At Amherst Les majored in English and wrote his thesis on James Tate, one of his poetic heroes. After graduating magna cum laude, he and his lifelong friend Virginia Campbell (Smith ’72) headed for Southern California. In 1975 he was accepted into the UC Irvine MFA program in poetry, where he studied under Charles Wright and Jim McMichael, receiving his degree in 1977. Almost immediately, Les landed a job at the University of Redlands, where he taught writing to, among others, my future wife Lissa (Redlands ’79). He also introduced us.

Les was a prolific writer, and his work as a critic earned him the respect of major figures like Tate and John Ashbery. One of his many published works is an excellent essay on Ashbery in David Lehman’s anthology Beyond Amazement.

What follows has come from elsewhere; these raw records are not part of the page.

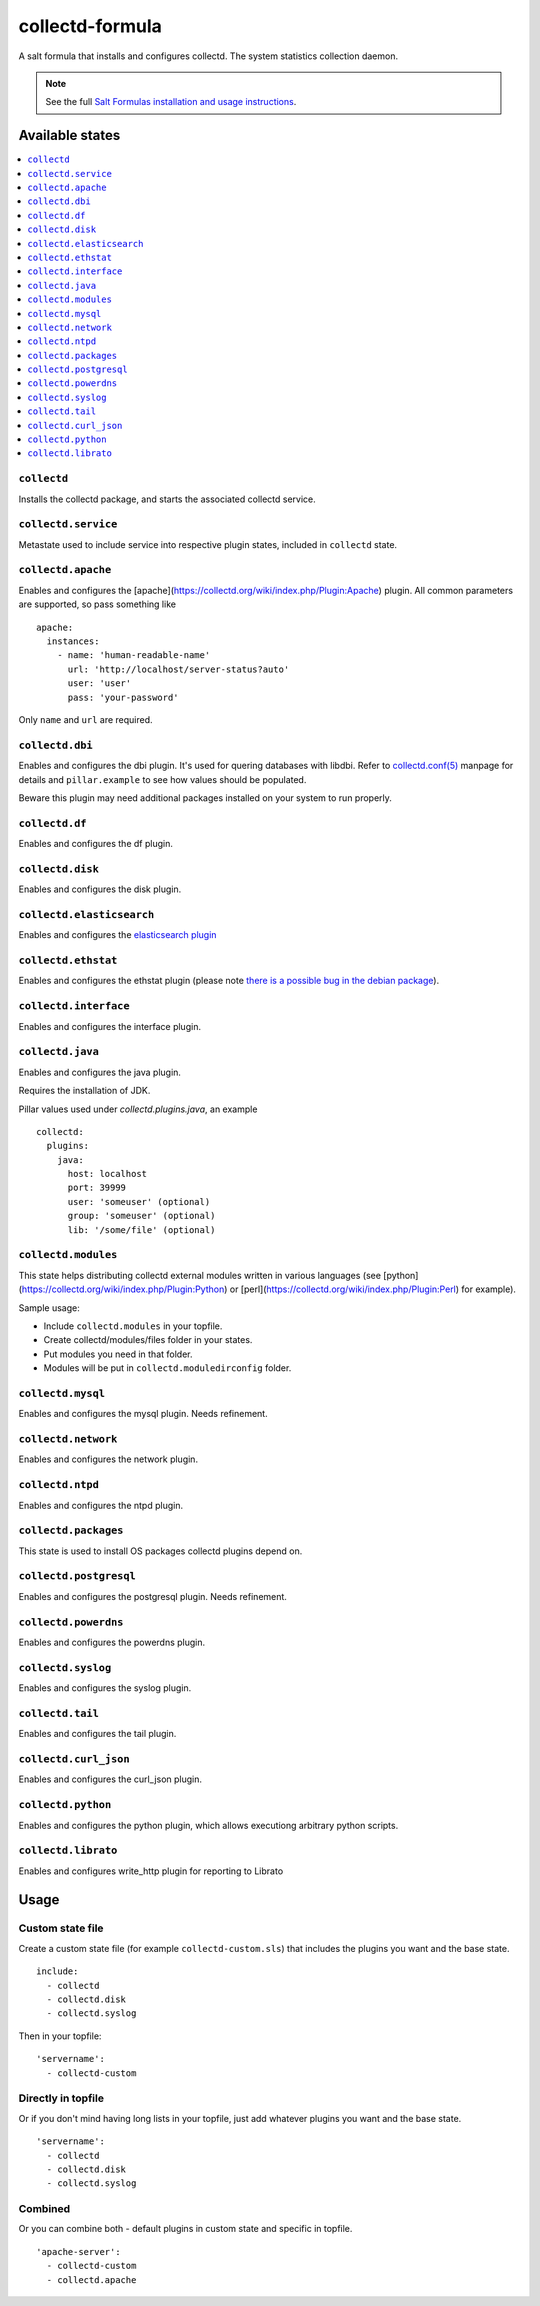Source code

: ================
collectd-formula
================

A salt formula that installs and configures collectd. The system statistics collection daemon.

.. note::

    See the full `Salt Formulas installation and usage instructions
    <http://docs.saltstack.com/en/latest/topics/development/conventions/formulas.html>`_.

Available states
================

.. contents::
    :local:

``collectd``
------------

Installs the collectd package, and starts the associated collectd service.

``collectd.service``
--------------------

Metastate used to include service into respective plugin states, included in ``collectd`` state.

``collectd.apache``
-------------------

Enables and configures the [apache](https://collectd.org/wiki/index.php/Plugin:Apache) plugin.
All common parameters are supported, so pass something like ::

    apache:
      instances:
        - name: 'human-readable-name'
          url: 'http://localhost/server-status?auto'
          user: 'user'
          pass: 'your-password'

Only ``name`` and ``url`` are required.

``collectd.dbi``
----------------

Enables and configures the dbi plugin. It's used for quering databases with libdbi.
Refer to `collectd.conf(5) <https://collectd.org/documentation/manpages/collectd.conf.5.shtml#plugin_dbi>`_ manpage for details
and ``pillar.example`` to see how values should be populated.

Beware this plugin may need additional packages installed on your system to run properly.

``collectd.df``
---------------

Enables and configures the df plugin.

``collectd.disk``
-----------------

Enables and configures the disk plugin.

``collectd.elasticsearch``
--------------------------

Enables and configures the `elasticsearch plugin <https://github.com/signalfx/collectd-elasticsearch>`_

``collectd.ethstat``
--------------------

Enables and configures the ethstat plugin (please note `there is a possible bug in the debian package <https://bugs.debian.org/cgi-bin/bugreport.cgi?bug=698584>`_).

``collectd.interface``
----------------------

Enables and configures the interface plugin.

``collectd.java``
-----------------

Enables and configures the java plugin.

Requires the installation of JDK.

Pillar values used under `collectd.plugins.java`, an example ::


    collectd:
      plugins:
        java:
          host: localhost
          port: 39999
          user: 'someuser' (optional)
          group: 'someuser' (optional)
          lib: '/some/file' (optional)



``collectd.modules``
--------------------

This state helps distributing collectd external modules written in various languages
(see [python](https://collectd.org/wiki/index.php/Plugin:Python) or
[perl](https://collectd.org/wiki/index.php/Plugin:Perl) for example).

Sample usage:

* Include ``collectd.modules`` in your topfile.
* Create collectd/modules/files folder in your states.
* Put modules you need in that folder.
* Modules will be put in ``collectd.moduledirconfig`` folder.


``collectd.mysql``
------------------

Enables and configures the mysql plugin. Needs refinement.

``collectd.network``
--------------------

Enables and configures the network plugin.

``collectd.ntpd``
-----------------

Enables and configures the ntpd plugin.

``collectd.packages``
---------------------

This state is used to install OS packages collectd plugins depend on.

``collectd.postgresql``
-----------------------

Enables and configures the postgresql plugin. Needs refinement.

``collectd.powerdns``
-----------------------

Enables and configures the powerdns plugin.

``collectd.syslog``
-------------------

Enables and configures the syslog plugin.

``collectd.tail``
-------------------

Enables and configures the tail plugin.

``collectd.curl_json``
-------------------

Enables and configures the curl_json plugin.

``collectd.python``
-------------------

Enables and configures the python plugin, which allows executiong arbitrary python scripts.

``collectd.librato``
------------

Enables and configures write_http plugin for reporting to Librato

Usage
=====

Custom state file
-----------------

Create a custom state file (for example ``collectd-custom.sls``) that includes the plugins you want and the base state. ::

    include:
      - collectd
      - collectd.disk
      - collectd.syslog

Then in your topfile: ::

    'servername':
      - collectd-custom

Directly in topfile
-------------------

Or if you don't mind having long lists in your topfile, just add whatever plugins you want and the base state. ::

    'servername':
      - collectd
      - collectd.disk
      - collectd.syslog

Combined
--------

Or you can combine both - default plugins in custom state and specific in topfile. ::

    'apache-server':
      - collectd-custom
      - collectd.apache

The poets and painters Les most admired were ones who took risks in their work, as he did in his own poetry and, with disastrous consequences, in his life. I’ll never forget our last conversation, about a dream of his in which a mouse was crawling over the trigger of a loaded revolver.

Les spent the remainder of his life in the care of his family, near Cleveland, sustained by Virginia’s frequent visits and steadfast friendship. He remembered the past, could speak and had some use of his arms and hands. He couldn’t walk. The one time I visited him he was funny and gracious, as I remembered him.

James D. Miller ’72


Mr. Miller describes the Les Wolf I studied under and well remember. His tribute illustrates why poets should be seen as national treasures -- and endangered species.

This tribute and the obituary copied above were found at this link.